Here's how Disco-T explains his typical weekend schedule: "During the week, it's more or less just normal, with me gettin' up in the morning, going down to News 4 and doing my shift, and then doing my daily rounds for Jiffy Express package delivery. But when Friday comes around, I'm up at about five a.m. to be at the station doing production for the morning show, then off to make my Jiffy rounds until about five o'clock, and then Friday night I hang out and help a friend of mine who dee-jays around the corner from here at a little place called Peter Gunn's. That means I'm out late Friday; then Saturday, I get a little sleep and get over here (to the Clover Leaf) in time for my five to nine gig every Saturday, and then I will try to stay and talk just for a minute, but I got to get on over to the east side by eleven o'clock. I spin records at a club over there called Another Level, in East St. Louis. That usually goes until about six in the mornin'. I drive back across the bridge, get back to my house in Florissant, and then I hide. There are some times when I hear that voice that says, 'Boy, you need to get up and go to church,' but mostly I sleep. On Sunday, it's like my grade school teacher used to say: 'If you ain't bleedin', dead or dyin', don't call me.' By Sunday, I'm damn near runnin' on empty."
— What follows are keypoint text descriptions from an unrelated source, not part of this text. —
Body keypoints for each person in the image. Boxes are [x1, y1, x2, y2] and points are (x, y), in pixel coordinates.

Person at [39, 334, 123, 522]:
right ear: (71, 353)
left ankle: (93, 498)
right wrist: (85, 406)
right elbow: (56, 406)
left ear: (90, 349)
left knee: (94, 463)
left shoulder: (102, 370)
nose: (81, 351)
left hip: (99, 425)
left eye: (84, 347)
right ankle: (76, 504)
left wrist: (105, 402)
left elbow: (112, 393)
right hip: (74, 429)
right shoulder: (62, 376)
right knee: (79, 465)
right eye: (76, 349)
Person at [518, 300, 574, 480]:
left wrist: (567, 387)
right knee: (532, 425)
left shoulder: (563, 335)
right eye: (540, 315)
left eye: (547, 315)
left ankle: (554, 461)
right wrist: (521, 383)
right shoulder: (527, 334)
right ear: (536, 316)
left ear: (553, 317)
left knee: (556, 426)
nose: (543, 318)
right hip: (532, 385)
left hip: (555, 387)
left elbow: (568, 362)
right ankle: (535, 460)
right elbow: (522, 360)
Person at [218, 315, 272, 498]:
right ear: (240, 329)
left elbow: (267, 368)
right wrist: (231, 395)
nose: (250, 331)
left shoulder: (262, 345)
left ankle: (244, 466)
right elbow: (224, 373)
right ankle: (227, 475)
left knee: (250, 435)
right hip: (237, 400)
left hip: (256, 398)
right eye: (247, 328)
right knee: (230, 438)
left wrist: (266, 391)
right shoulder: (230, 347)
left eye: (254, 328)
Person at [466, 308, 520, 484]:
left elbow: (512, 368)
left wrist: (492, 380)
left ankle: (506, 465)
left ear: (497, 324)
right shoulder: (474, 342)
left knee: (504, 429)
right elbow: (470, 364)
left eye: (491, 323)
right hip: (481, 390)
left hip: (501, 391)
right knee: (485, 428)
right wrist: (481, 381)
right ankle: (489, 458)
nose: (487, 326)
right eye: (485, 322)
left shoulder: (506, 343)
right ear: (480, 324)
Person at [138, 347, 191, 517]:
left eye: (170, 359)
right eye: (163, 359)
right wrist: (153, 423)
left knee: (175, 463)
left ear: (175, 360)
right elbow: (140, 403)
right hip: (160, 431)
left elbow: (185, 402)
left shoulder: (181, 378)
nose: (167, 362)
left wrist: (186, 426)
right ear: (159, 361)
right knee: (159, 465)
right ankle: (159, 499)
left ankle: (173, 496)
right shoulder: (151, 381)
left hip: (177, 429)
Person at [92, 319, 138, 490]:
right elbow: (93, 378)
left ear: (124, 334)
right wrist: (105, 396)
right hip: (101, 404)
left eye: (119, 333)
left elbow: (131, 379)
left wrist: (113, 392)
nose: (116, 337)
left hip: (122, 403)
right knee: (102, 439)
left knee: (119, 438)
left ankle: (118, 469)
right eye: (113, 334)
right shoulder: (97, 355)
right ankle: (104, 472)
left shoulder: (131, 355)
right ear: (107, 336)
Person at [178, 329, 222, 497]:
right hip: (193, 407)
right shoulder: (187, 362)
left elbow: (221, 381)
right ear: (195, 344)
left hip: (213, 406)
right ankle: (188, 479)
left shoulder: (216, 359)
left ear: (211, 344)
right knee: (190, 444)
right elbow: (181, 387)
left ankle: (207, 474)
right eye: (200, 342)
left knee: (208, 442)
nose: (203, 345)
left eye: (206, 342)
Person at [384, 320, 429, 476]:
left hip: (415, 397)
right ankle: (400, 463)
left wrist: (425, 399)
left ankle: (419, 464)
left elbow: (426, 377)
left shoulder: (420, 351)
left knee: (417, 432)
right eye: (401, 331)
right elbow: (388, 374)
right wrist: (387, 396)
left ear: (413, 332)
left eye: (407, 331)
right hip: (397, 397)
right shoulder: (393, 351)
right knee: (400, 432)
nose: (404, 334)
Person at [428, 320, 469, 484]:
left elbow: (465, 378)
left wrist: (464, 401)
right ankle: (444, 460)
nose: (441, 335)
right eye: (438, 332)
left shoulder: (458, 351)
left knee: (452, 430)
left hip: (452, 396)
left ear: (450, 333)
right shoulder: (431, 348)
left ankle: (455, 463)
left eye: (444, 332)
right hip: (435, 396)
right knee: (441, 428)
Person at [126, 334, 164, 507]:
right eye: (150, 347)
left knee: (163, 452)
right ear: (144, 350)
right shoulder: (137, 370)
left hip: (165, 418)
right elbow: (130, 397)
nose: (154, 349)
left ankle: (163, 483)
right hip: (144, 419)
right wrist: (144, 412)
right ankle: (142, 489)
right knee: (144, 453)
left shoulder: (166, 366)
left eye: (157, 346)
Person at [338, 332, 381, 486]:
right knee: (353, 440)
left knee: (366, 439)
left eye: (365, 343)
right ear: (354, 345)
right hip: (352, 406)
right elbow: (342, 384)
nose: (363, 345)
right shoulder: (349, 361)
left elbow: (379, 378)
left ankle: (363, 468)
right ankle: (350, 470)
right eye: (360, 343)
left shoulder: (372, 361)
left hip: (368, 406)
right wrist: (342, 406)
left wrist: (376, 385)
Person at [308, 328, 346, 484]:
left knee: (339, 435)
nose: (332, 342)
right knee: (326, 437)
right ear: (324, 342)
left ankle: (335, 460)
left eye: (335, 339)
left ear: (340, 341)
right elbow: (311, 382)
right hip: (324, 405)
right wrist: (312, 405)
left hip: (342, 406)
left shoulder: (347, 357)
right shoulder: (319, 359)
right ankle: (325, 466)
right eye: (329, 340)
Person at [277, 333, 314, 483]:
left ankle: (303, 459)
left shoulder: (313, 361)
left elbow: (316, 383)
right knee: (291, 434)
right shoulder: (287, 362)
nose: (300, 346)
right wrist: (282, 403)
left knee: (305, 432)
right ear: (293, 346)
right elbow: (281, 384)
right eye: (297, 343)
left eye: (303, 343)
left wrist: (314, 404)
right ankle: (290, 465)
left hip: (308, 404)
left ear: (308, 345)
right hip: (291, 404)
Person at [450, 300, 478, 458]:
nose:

It's hard to begrudge Tony Butler, a.k.a. Disco-T "yours truly," a Sunday day of rest. He works three jobs, not including the full-time husband, dad and stepdad roles: production technician at KMOV-Channel 4, delivery driver for Jiffy Express on Olive and spinning records as Disco-T for bars, birthday parties, wedding receptions and family reunions, which he's done since 1979.
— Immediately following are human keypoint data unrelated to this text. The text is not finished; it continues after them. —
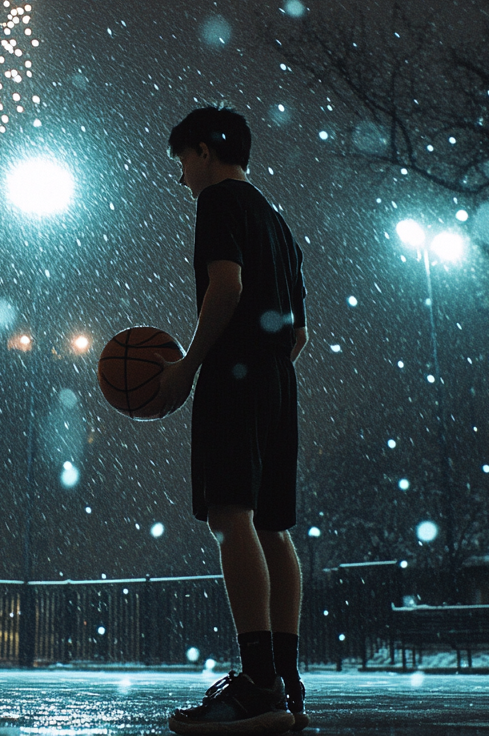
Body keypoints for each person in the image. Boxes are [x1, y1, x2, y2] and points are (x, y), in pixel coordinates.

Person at [154, 107, 310, 736]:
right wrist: (264, 364)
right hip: (278, 377)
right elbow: (299, 333)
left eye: (183, 162)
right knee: (273, 526)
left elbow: (226, 287)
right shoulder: (278, 222)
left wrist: (192, 364)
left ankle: (256, 684)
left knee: (230, 519)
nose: (183, 177)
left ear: (204, 152)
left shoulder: (218, 202)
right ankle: (284, 679)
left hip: (235, 375)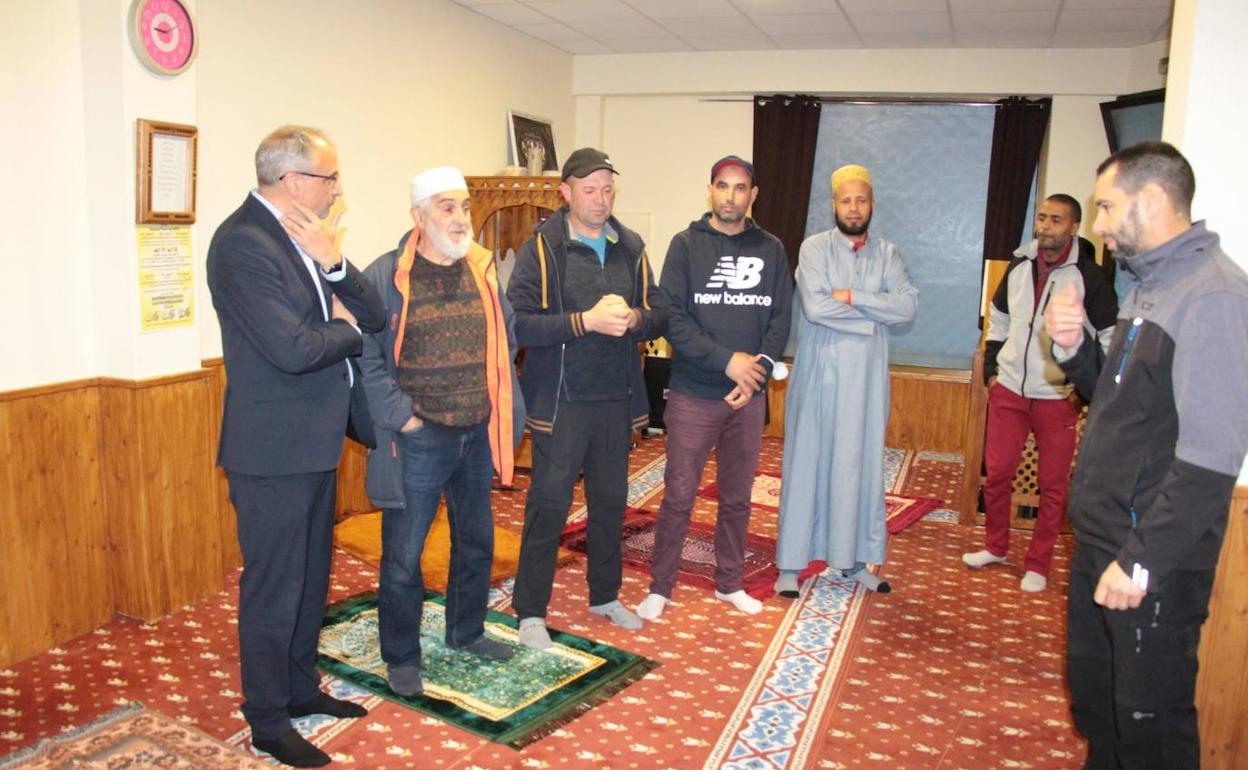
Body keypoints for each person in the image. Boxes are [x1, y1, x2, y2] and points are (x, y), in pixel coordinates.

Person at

"I'll tell you what — I've been doing it since 1979, street jock I guess you'd call me, and I love it. I just love the music! Lotta people tell me, 'Man, you're stuck in the '70s; how can you listen to that music?' And I am, in some ways. I love that old stuff, that funk and blues and rock. The thing about comin' in home late at night in the '70s, they knew you'd been out dancing, 'cause you were sweatin'! There was no doubt you'd been out dancing, rather than he'n and she'n, which is what I call it."

Not that Disco-T doesn't get his opportunities for she'n, although he is a happily married man. Still...
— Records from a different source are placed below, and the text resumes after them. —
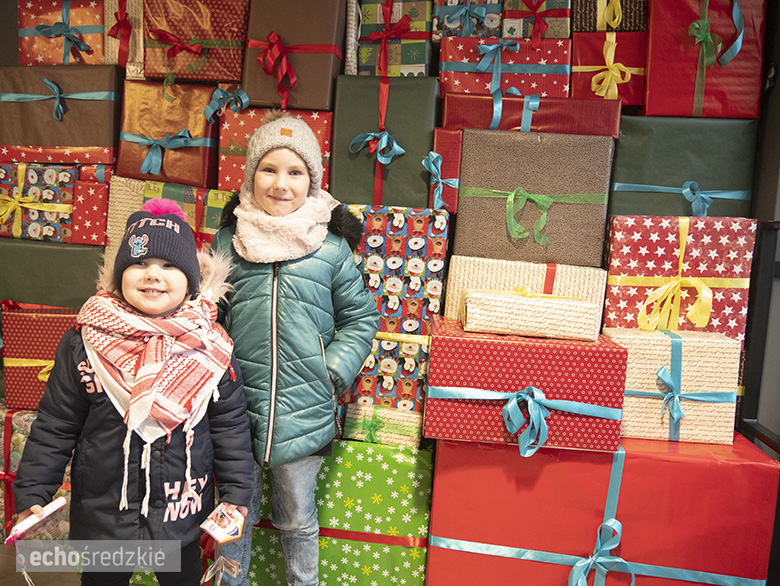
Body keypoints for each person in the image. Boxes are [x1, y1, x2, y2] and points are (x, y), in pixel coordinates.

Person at [12, 199, 255, 586]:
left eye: (169, 266)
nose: (152, 275)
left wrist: (237, 493)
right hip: (105, 508)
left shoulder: (212, 349)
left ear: (191, 279)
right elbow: (56, 424)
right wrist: (33, 494)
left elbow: (230, 429)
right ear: (119, 275)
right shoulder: (84, 342)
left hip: (182, 506)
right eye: (139, 263)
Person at [211, 111, 380, 586]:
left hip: (304, 409)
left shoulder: (329, 249)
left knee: (298, 516)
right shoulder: (230, 242)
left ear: (312, 181)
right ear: (249, 175)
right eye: (269, 169)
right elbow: (208, 316)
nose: (281, 183)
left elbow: (361, 317)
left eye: (295, 172)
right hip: (234, 409)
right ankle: (229, 580)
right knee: (232, 512)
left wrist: (329, 371)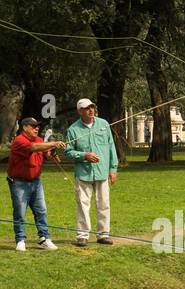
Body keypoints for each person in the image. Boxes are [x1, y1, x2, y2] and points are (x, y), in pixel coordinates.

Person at [62, 98, 118, 246]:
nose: (91, 110)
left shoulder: (104, 124)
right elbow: (68, 151)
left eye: (92, 107)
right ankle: (82, 235)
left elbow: (111, 147)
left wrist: (113, 169)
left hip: (102, 171)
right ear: (80, 111)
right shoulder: (73, 129)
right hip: (83, 173)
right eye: (87, 108)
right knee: (83, 204)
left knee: (104, 203)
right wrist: (84, 155)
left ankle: (103, 234)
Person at [7, 117, 65, 251]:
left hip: (36, 182)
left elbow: (47, 155)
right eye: (33, 126)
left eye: (38, 126)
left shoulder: (39, 140)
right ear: (24, 127)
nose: (37, 128)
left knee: (41, 211)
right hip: (19, 182)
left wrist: (52, 154)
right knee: (20, 212)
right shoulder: (19, 140)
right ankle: (20, 240)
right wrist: (53, 143)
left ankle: (44, 238)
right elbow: (33, 148)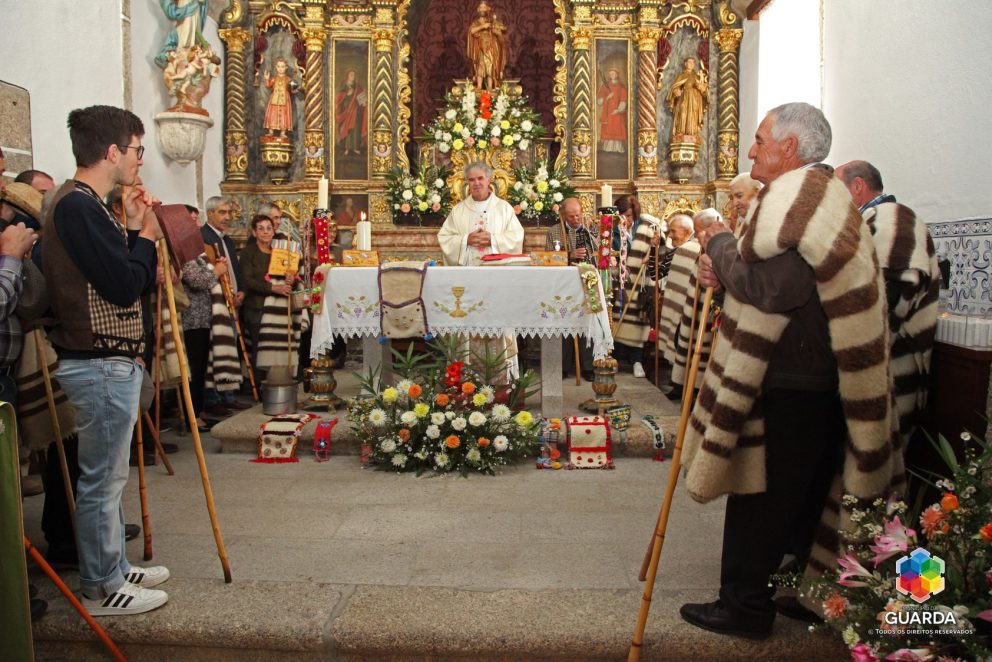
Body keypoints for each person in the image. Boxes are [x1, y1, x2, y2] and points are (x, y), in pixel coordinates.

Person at [679, 102, 899, 638]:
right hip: (814, 374)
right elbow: (764, 278)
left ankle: (744, 606)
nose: (751, 150)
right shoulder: (817, 197)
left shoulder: (803, 197)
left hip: (796, 378)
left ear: (790, 149)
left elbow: (774, 289)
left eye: (759, 140)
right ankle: (808, 590)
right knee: (801, 493)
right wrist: (725, 268)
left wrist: (721, 245)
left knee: (764, 493)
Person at [42, 105, 170, 616]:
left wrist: (134, 226)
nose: (140, 161)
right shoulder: (75, 206)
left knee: (109, 475)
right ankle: (101, 586)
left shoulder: (90, 205)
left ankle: (114, 566)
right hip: (96, 357)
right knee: (101, 477)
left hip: (109, 357)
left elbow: (121, 274)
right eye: (137, 150)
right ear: (113, 152)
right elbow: (121, 285)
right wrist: (145, 238)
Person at [835, 160, 939, 447]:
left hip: (889, 367)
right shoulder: (865, 222)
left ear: (857, 187)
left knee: (877, 461)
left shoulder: (894, 217)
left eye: (835, 188)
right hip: (865, 368)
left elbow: (892, 296)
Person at [438, 162, 524, 377]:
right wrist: (466, 240)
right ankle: (465, 380)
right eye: (471, 179)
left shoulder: (503, 208)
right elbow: (444, 238)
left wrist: (492, 239)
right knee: (467, 325)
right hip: (468, 282)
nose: (476, 183)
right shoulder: (458, 211)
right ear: (467, 183)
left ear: (489, 180)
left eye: (480, 179)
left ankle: (503, 379)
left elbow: (516, 238)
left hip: (497, 282)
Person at [660, 208, 721, 402]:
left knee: (701, 347)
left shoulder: (720, 250)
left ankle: (696, 389)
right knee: (683, 341)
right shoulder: (688, 250)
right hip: (685, 309)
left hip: (710, 310)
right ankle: (679, 384)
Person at [545, 197, 598, 380]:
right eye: (571, 216)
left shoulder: (590, 229)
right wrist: (569, 255)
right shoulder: (555, 231)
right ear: (564, 216)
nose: (576, 219)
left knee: (587, 321)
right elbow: (549, 257)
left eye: (578, 215)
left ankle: (588, 367)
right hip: (564, 283)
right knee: (564, 320)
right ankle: (563, 366)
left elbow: (599, 253)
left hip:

"My wife used to have trouble understanding how I could be knowing all these females who would come up and request songs and talk to me in clubs, without me tryin' to get to know them, if you know what I mean. But then she would come out sometimes where I was spinning and she would see how it is, that women will just come up to me and start talking."

Clover Leaf At the Clover Leaf, she really doesn't have much to worry about — the crowd tends to be of a certain age. It's where Disco-T plays what he calls his "oldhead" set: lots of Johnnie Taylor, B.B. King and jazz. However, there are those times when he can push the envelope a little.

"For some reason, Miss Irma decided she likes Mystikal, so I always play it for her — the clean side," Tony laughs.

Tony's stayed in the music business all these years by giving the people what they want, even going so far as to make an annual trip to Fort Worth, Texas, to dj the birthday party of a friend whose job with Southwestern Bell relocated him there. He has big dreams for the future, including getting together a demo tape and an application to host his own music show on KDHX-88.1 community radio. And he swears he'll be out spinning records somewhere until he "cannot physically pick the stuff up and haul it around anymore." (It should be noted that Disco-T is available for your next special event, at 314-837-3022.)

For now, he'll keep on working his regular weekend gigs, which he tries never to miss or change at the last minute, even if another paying opportunity arises. "Even though the money sometimes might be good, I just don't want to make it hard for these people who are counting on me to be there every week, unless I can give them a lot of notice, then they can make other arrangements," Tony says. "Just like you don't want to be treated funky, I try to be good about that."

By 10:30, the crowd's thinned out at the Clover Leaf, and Disco-T has to end his conversations.

"I'm out the door just like I came in the door," he says. "I really gotta go, 'cause I still got to go to work, y'all."